Wednesday, 24 de April de 2024

Mais de trinta

Mulher: direto aos dois pontos

Mulher: direto aos dois pontos

Mulher: direto aos dois pontos

Radicalmente contra o extremismo, posso afirmar que o feminismo está longe do meu corpo cintilante, depilado com cera quente aqui e acolá. E meu corpo cintilante reconhece o pleno direito à vida que um indefeso feto adquiriu ao começar sua jornada antes mesmo de ser feto, quando ainda era um espermatozoide de cara na farofa do óvulo. A vida humana, desde que o mundo é mundo, começa de outra forma? Todas somos donas de nossos próprios corpos. E de nenhum mais.

Dona também da minha casa toda florida, sigo pelos cômodos, travestida de dama-do-lar, avental com babado, sofrendo “aceleradíssimas pancadas no coração” (ANJOS, Augusto dos) ao ver que não tenho tempo para fazer minha feira semanal. Uma revolução atrás da outra e cá estou acordando às 05h30min para levar para a escola as crianças, devidamente alimentadas com vitamina em pó, eu mesma dirigindo o carro do meu marido, saindo no braço para garantir a vaga de cada dia e assegurar a pontualidade no meu trabalho de horário comercial.

 A minha mesa é a mesma do meu colega de trabalho. Tudo igual! Não sei quanto ele ganha, mas lá em casa meu marido, fundamental como eu, ganha três vezes o meu salário. Mas isso vai mudar! Vou poder ajudar no orçamento familiar de igual para igual! Saio do trabalho, e depois de movimentar toda a família, posso tranquilamente fazer minha engenharia à noite, assegurando a educação dos meus filhos, 24h por dia, pela internet. Ao chegar a casa, sigo pelos cômodos desvirando chinelos, recolhendo roupas azedas e copos com água pela metade, para que tudo esteja vibrante no dia seguinte. Vou dormir exorcizando os maus espíritos da luta pelos direitos iguais.

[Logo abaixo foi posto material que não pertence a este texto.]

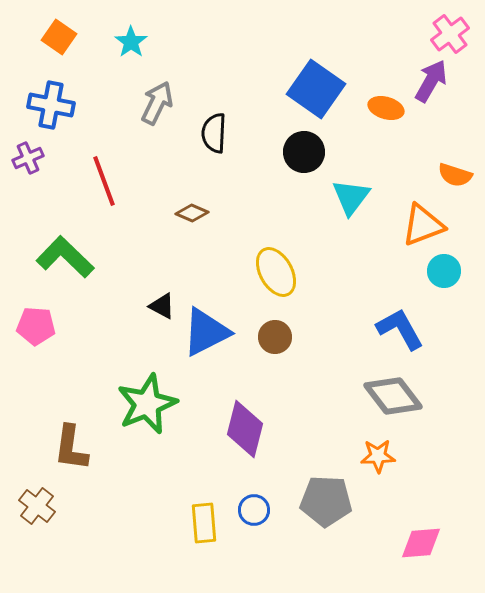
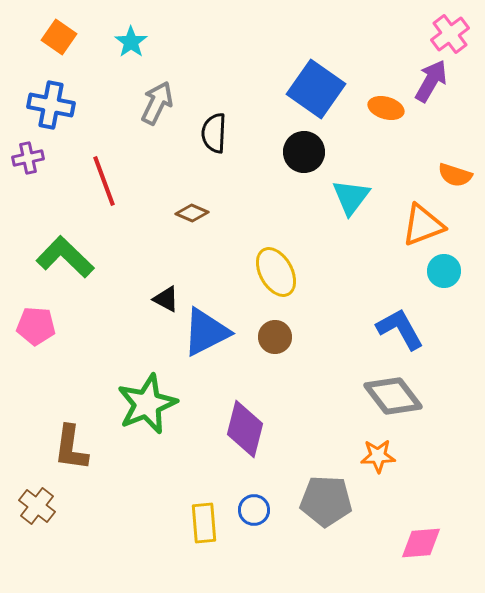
purple cross: rotated 12 degrees clockwise
black triangle: moved 4 px right, 7 px up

Mais um dia de trabalho, o despertador me acorda e eis um par de mamilos, estigma dos mamíferos, falando por si e de encontro ao desejo de equanimidade das feministas. Ao fazer uso deles, me sinto também uma feminista. Usando uma blusa sem a proteção do sutiã, a imagem que associo é aquela que circula como a “Queima do sutiã”, da revolução de 1970. Quero sair às ruas e lutar pelo o que acredito. E na verdade, acredito que o normal é ter os bicos dos seios, acesos ou não, mas parece que frio ou calor é informação que apenas os homens podem exibir no peito e na raça.

Acredito que homens e mulheres estão no mesmo barco com o despontar dos bicos dos seios sob a blusa, quando a questão é sexual. Afinal, estar estimulado sexualmente é notícia que se pode obter observando a possível ereção dos mamilos em ambos os sexos. Essa gesticulação, muitas vezes involuntária, embebida de sensualidade, precisa ser incorporada como natural, por toda a humanidade. Vamos quebrar mais um paradigma comportamental que corrói a liberdade de expressão corporal feminina!

Não me incomoda a estética de ter os bicos ouriçados ou até mesmo apenas um. Não. Na verdade, quando apenas um fica ouriçado, eu detesto. Estimulo o outro até que tudo fique na mesma vibração. O que me incomoda mesmo é ter que me preocupar com o julgamento alheio de um acontecimento tão natural. A infeliz expressão facial de quem repara o que está acontecendo com o meu corpo é de fácil leitura. Posso ver o repúdio da conservadora mãe do amiguinho de escola do meu filho que indicou aquele jogo violento de PS3, a inveja da colega de trabalho confirmando que a mastopexia deixou tudo em cima mesmo. A colega de trabalho também lança olhares de satisfação ao confirmar que sou uma “periguete” desqualificada das boas. Ao lado dela, um colega de trabalho discorda, ele acha que sou só “das boas”. Lamentável.

Suspeito que o maior pecado feminino é ter os seios atrás dessa história toda. Esse detalhe poderia justificar o linchamento público que sofre a mulher que ousa ir direto aos dois pontos. Poderia, mas não justifica. Percebam que ser mulher, é ter seios. E estes, naturalmente carregam os mamilos, desde que o mundo é mundo. E a roda gira, retorna ao cume com muito lixo tecnológico e nenhum avanço intelectual. Não se trata de onde vamos parar. E sim, de quando vamos parar para buscar esclarecimento. Fui clara ou preciso ser mais direta?